Lenna at one bit per pixel
Lenna at one bit per pixel
Not quite Lenna
Not quite Lenna

After the horrible failure of my boolean image approximation attempt, I sobbed while sipping on one ounce of whisky, but then, I had an idea. Simple approaches that exploit fundamental properties of a problem space tend to do quite well in practice. Maybe something resembling the LZW algorithm would work better. Maybe I could exploit the self-similarity of images (recurring patterns) in a very simple way. I started thinking about an algorithm to encode images using tiles. Split the image into NxN tiles (e.g.: 4x4 or 8x8) and encode each tile either as a direct listing of pixel values, or as a reference to another part of the image. The idea is to save space by reusing image information when a similar enough tile already exists. I used the Mean Squared Error (MSE) of tile pixel values to decide when tiles are similar enough to allow reuse. Someone probably has already come up with a similar image compression algorithm before, but my google-fu has not revealed anything obvious.

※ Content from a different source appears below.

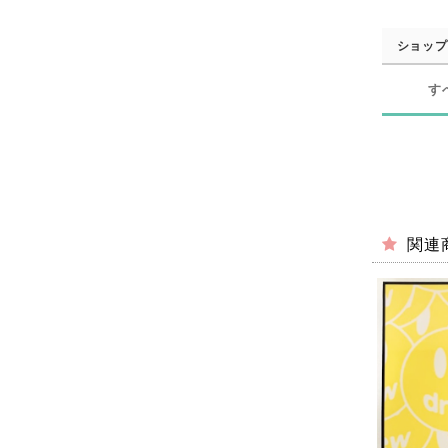
ショップ
す
関連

The tile-based algorithm, which my friend Molly has codenamed übersmüsh (USM for short), performs surprisingly well. It's not comparable to JPEG, which is a very sophisticated format layering many levels of clever tricks to get an encoding as compact as possible, but it does much better than I would have expected. Using 4x4 tiles to compress a 512x512 version the classic Lenna image, I was able to generate something visually quite similar to the original by supplying only 610 tiles of source pixel data, out of 16384. This means that only 3.7% of the tiles in the compressed image come from the source image, the rest are all backreferences to x/y regions of the compressed image. I allowed backreferences to rescale the color values of the tiles being referenced for additional flexibility, which makes for a much smaller tile use.

The original
The original
Compressed output
Compressed output
Source tiles highlighted
Source tiles highlighted

There are some issues, such as the fact that we probably use too few tiles for the background and too many in some detailed regions. This can probably be improved by tweaking or replacing the heuristic deciding when to use source tiles or backreferences. I can think of several other ideas to improve on the algorithm as a whole:

Some important weaknesses right now might be the difficulty of encoding the tile reference table compactly. The code I wrote is also unoptimized and very slow. It's a brute-force search that looks at all possible previous pixel coordinates to find the most-resembling 4x4 tile in what has yet been compressed. This currently takes over an hour on my Code 2 Quad. The algorithm could probably be made much faster with a few simple tweaks to reduce the candidate set size. For example, the tiles could be sorted or hashed based on some metric, and only a few candidate tiles examined, instead of hundreds of thousands. The source code is written in D. It's not the cleanest, but if there's interest I might just clean it up and make it available.

Happy new year to all :)

Edit: Challenge Accepted

A friend suggested I try übersmüsh on a different kind of image: a screenshot of Facebook containing text and large flat areas. I was curious to see how well it would do, and so I accepted his challenge. I quickly hacked the algorithm to look for matches in restricted size windows (close in position to the current tile). This probably reduces its effectiveness somewhat, but was needed to get a reasonable execution time (minutes instead of multiple hours).

Source image
Source image
Compressed output
Compressed output
Source tiles highlighted
Source tiles highlighted

A total of 3354 source tiles was used out of 49000 tiles total, which is about 6.8% of the source image data. Predictably, the algorithm does very well in flat areas. There is some amount of reuse in text, but this could be better if I hadn't reduced the search window size, and instead implemented a better search heuristic. Some of the ad pictures, namely the ones in the bottom-right corner, show very poor reuse, probably because my mean-squared-error heuristic is a poor approximation of what error is visually perceptible.